=== Given text ===

The hooting didn't trivialize the meeting or slip into prolonged silliness, digressions, or crudeness. Nor did the strong advocacy of various scheduling options cross the line into intemperate and shrill harangues. The tone of the meeting paralleled how good teachers are often relaxed without becoming too casual and simultaneously intense without being manic.
Still, it was a vast topic for this committee to tackle. Devising block schedules that facilitate interdisciplinary teaching is a major challenge. Even a two-hour meeting seemed too brief to explore carefully such a complicated and important matter. But where would more hours be found?
[Return to Table of Contents] Building Support for Change
Although more time might sustain the front-runners and also lure some of the fence-sitters, other measures will probably be necessary to boost the number of Lincoln faculty who wholeheartedly endorse and adopt Coalition Principles. There is agreement that "reviewers" outnumber either the "restructurers" or the "resisters" (to use the categories nearly everyone at Lincoln uses). Out-and-out resistance is rare, with some of the opposed close to retirement and thus reluctant to fight. Estimates of the number of restructurers ranged from 20 percent to 35 percent. Those folks were pioneers on the teams, leaders of different committees in the school, and volunteers for workshops and summer projects. Reviewers, in contrast, are a more amorphous group, who share a "yes, but" cautious attitude toward change. The lines between the groups are not rigid, and many reviewers support the nine Common Principles or claim they already do much of it. The reviewers span a broad range of teaching practices and philosophies; and a major challenge in the future will be recruiting and retaining some of them without driving others toward the resisters.

===

§ Stated goal 1:
What are the categories of Lincoln faculty named in the passage?
The passage and the entries are unrelated to each other.

=== Task data ===

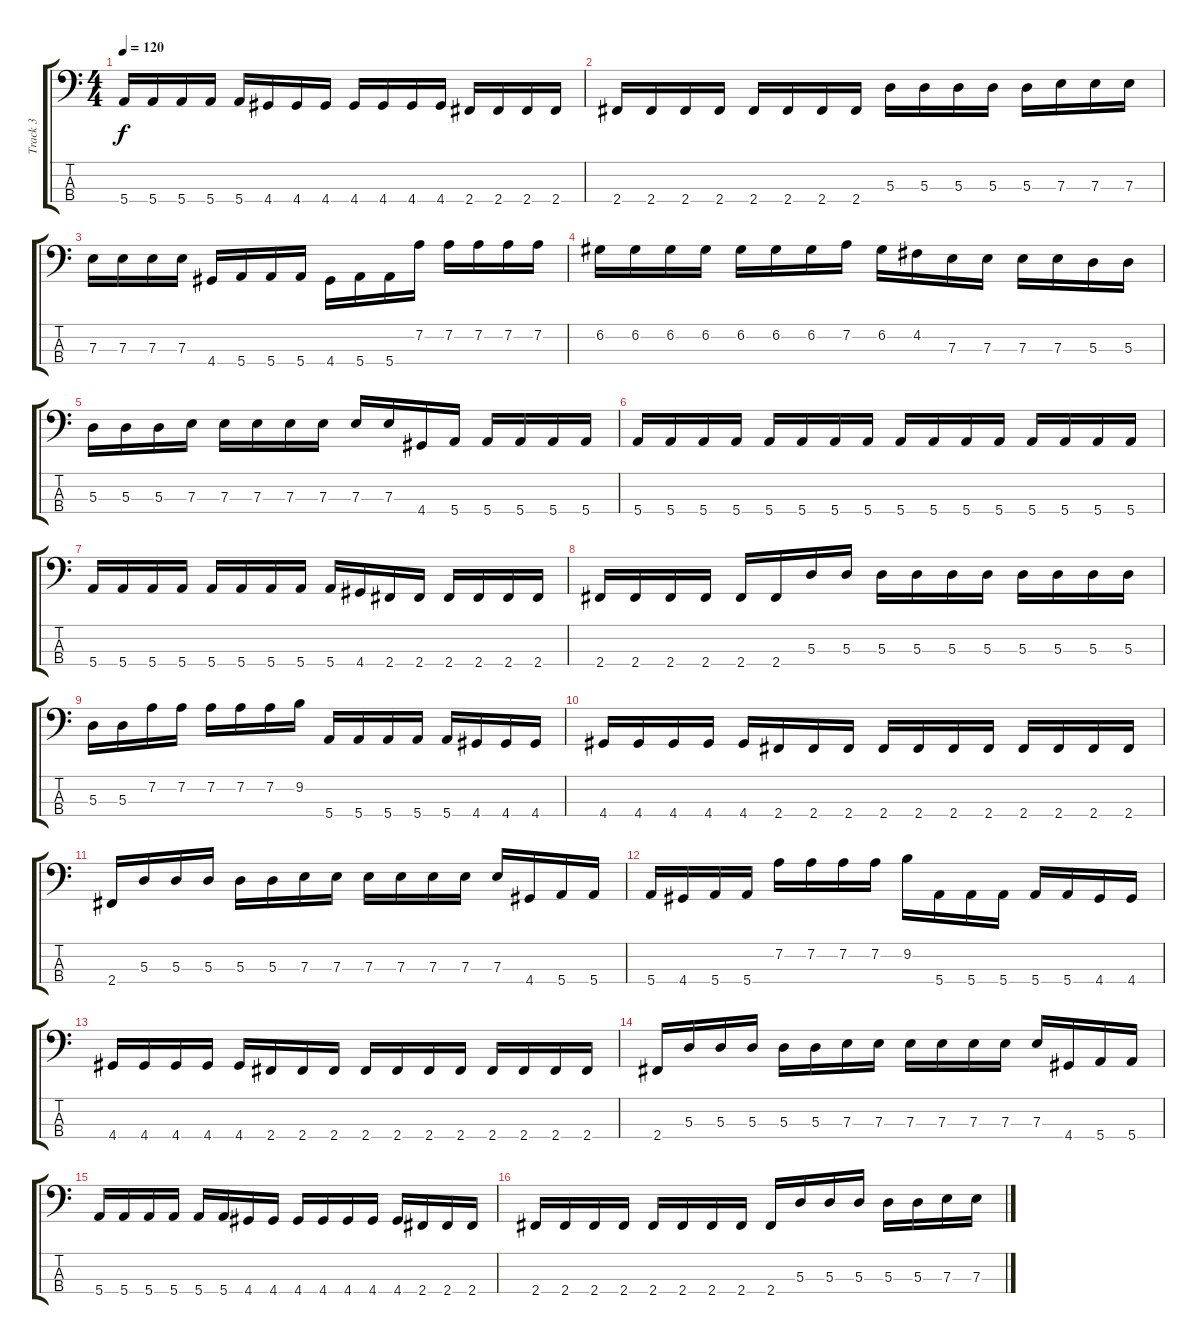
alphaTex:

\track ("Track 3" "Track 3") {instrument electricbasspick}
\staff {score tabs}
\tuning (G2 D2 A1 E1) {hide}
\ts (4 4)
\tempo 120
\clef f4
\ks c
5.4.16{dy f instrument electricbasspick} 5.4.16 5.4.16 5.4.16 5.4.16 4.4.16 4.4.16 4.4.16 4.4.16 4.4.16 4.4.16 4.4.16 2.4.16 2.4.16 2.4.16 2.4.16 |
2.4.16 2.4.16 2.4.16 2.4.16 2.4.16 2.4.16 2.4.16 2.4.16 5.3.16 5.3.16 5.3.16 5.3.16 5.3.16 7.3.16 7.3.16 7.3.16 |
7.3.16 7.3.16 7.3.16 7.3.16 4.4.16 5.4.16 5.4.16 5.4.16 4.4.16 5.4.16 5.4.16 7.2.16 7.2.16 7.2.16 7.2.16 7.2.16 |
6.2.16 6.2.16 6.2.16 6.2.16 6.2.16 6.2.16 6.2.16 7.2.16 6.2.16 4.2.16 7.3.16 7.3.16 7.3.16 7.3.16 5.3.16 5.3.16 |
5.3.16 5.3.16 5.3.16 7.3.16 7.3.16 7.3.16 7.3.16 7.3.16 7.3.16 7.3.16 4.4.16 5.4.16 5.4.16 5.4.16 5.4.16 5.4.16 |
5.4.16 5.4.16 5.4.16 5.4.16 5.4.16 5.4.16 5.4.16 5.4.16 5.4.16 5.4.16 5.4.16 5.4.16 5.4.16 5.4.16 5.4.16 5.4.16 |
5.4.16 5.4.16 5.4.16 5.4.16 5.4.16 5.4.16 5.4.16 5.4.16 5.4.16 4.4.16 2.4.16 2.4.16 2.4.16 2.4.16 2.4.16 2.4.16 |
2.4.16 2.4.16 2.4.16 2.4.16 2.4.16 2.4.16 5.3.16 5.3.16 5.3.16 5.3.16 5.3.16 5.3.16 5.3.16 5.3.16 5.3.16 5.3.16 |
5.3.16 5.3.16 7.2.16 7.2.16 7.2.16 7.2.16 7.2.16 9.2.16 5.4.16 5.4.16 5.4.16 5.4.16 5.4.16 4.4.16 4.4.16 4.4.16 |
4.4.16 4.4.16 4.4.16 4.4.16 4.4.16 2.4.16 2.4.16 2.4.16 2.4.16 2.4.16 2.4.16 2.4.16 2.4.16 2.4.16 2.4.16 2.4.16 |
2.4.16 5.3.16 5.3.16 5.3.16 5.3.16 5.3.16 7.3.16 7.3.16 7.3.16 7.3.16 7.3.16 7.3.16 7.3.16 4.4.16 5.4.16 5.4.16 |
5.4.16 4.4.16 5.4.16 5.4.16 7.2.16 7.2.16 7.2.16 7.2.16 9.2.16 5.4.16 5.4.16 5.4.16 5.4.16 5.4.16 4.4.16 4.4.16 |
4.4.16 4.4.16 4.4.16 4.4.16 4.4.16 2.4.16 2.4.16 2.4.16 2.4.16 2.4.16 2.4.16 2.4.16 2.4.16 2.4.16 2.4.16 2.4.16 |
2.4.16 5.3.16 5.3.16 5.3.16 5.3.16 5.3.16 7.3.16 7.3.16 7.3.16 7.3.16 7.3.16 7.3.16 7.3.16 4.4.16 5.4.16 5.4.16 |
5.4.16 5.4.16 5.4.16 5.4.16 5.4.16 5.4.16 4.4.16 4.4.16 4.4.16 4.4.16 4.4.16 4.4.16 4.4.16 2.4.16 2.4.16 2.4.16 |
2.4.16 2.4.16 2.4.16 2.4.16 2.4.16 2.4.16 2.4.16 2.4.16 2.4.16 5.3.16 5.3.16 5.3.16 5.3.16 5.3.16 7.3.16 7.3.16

===
=== Task data ===

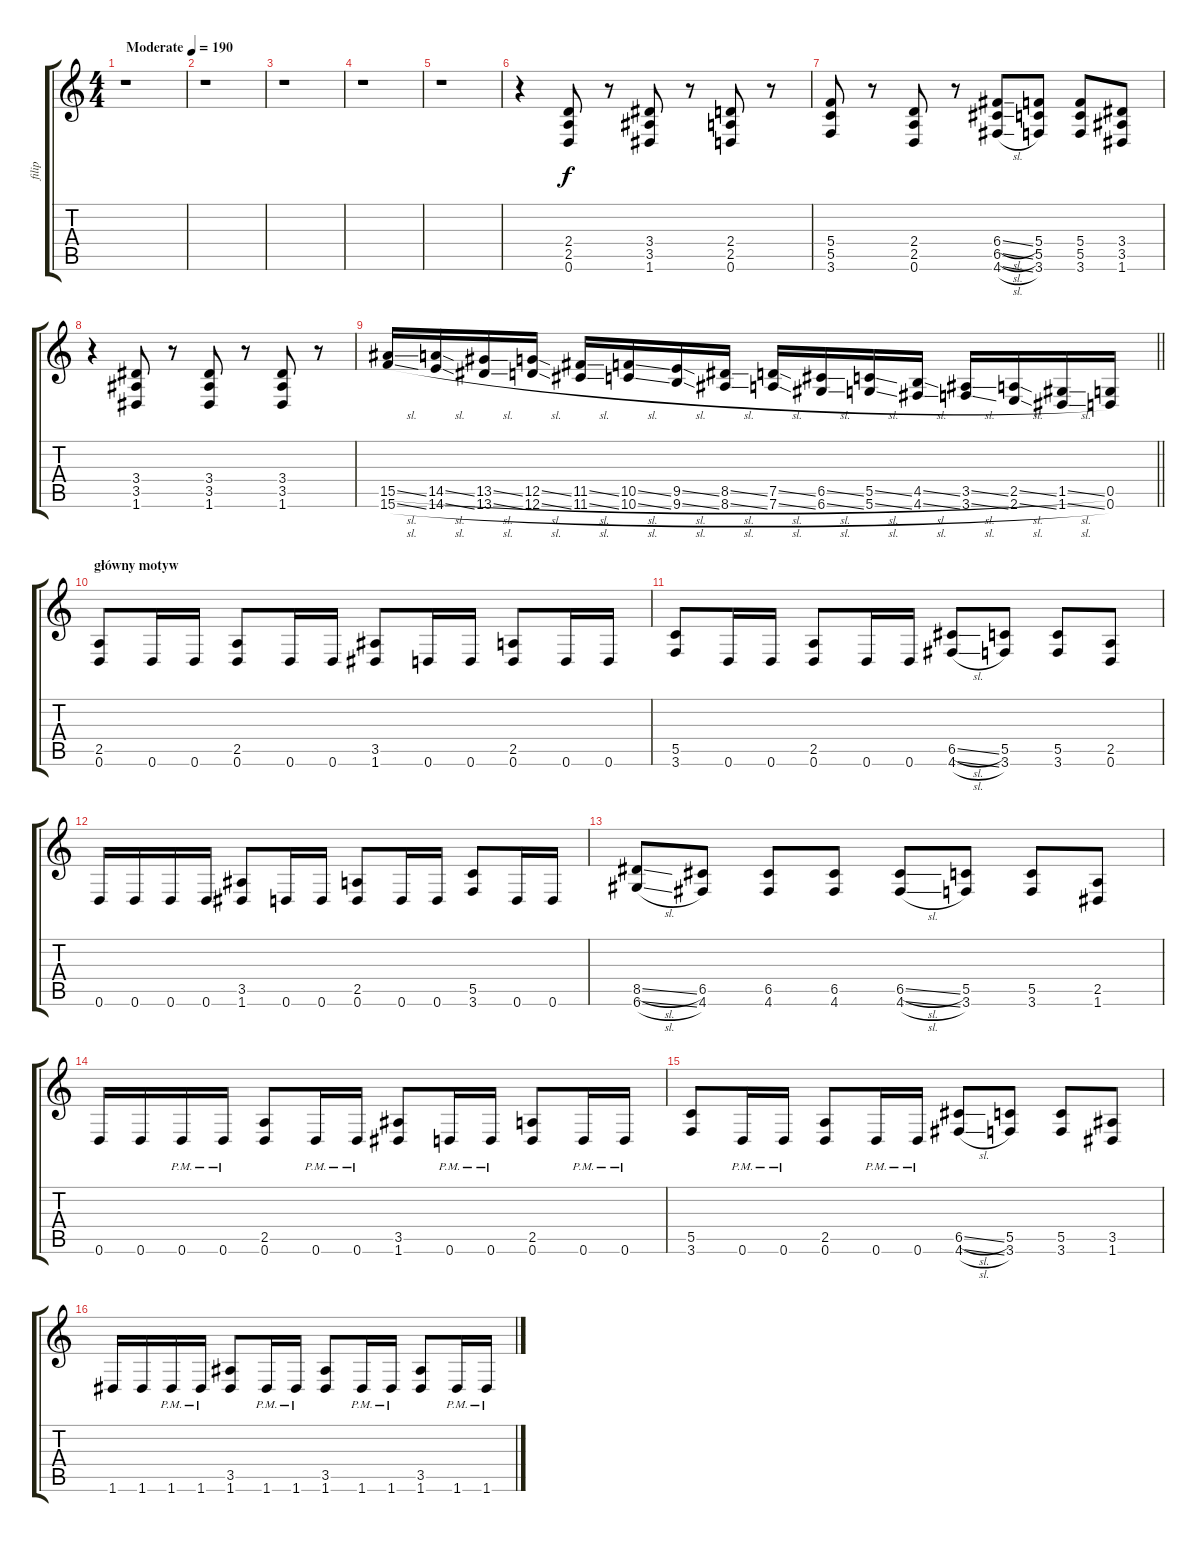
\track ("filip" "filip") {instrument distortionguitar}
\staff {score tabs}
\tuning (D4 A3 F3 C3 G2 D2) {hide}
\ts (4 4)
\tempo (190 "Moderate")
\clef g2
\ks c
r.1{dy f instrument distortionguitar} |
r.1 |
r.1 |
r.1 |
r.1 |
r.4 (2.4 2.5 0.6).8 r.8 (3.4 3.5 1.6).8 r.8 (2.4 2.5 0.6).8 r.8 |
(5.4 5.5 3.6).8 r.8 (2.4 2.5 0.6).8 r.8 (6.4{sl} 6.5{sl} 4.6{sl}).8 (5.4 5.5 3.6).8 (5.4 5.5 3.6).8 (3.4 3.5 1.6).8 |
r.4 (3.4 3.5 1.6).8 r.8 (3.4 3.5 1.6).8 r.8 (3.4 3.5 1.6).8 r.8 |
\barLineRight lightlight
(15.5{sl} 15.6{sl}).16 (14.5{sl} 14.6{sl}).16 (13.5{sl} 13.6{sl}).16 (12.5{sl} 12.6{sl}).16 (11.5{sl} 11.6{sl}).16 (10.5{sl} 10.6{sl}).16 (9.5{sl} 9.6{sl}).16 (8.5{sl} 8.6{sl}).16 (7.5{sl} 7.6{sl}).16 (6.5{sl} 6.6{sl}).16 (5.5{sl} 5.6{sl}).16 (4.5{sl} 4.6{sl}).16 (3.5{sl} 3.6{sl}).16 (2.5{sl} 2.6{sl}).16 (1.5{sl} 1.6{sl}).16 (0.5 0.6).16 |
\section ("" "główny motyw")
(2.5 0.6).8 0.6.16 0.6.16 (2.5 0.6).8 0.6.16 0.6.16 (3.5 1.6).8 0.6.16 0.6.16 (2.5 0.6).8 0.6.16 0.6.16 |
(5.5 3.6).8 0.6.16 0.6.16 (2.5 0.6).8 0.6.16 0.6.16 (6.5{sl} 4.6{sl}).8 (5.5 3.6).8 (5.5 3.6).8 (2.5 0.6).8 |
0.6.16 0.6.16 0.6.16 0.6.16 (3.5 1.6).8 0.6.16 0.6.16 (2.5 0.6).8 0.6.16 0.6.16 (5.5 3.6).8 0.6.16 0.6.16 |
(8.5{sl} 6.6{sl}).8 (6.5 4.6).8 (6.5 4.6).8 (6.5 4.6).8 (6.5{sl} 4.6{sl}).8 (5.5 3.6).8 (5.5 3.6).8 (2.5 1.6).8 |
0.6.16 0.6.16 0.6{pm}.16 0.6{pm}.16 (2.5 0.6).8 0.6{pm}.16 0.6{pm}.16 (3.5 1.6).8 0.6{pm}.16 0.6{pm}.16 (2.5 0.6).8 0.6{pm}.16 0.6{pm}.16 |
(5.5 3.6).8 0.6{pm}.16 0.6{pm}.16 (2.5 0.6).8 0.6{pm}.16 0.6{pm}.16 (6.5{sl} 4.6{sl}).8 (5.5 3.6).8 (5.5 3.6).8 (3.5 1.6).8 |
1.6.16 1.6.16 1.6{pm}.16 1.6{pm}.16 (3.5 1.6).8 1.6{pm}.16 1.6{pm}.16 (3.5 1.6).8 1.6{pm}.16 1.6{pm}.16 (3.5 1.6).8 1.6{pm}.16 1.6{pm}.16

===
=== Task data ===

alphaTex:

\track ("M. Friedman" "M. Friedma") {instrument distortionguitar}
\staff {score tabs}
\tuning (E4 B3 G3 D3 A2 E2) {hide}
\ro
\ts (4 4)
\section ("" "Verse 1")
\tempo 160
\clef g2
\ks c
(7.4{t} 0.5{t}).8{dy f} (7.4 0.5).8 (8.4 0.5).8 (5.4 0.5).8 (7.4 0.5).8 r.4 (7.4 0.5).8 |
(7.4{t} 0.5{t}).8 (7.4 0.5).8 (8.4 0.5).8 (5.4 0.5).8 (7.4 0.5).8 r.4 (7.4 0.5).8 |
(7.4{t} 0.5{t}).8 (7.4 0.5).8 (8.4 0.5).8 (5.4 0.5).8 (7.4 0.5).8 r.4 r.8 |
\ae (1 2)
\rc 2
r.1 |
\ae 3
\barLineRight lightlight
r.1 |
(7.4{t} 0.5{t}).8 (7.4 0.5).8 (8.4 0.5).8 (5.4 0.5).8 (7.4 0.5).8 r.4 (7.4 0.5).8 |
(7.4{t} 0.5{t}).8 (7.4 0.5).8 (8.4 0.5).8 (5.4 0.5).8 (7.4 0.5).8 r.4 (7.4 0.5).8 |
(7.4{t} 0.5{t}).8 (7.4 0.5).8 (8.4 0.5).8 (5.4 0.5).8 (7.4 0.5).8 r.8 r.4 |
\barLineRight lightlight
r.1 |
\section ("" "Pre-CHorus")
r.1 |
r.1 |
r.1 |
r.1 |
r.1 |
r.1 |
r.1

===

§ Stated goal 2:
Which lines of the entries contain the string "distortionguitar"? Copy each of them.

§ Complete response 1:
Reviewers, restructurers, and resisters.

§ Complete response 2:
\track ("filip" "filip") {instrument distortionguitar}
r.1{dy f instrument distortionguitar} |
\track ("M. Friedman" "M. Friedma") {instrument distortionguitar}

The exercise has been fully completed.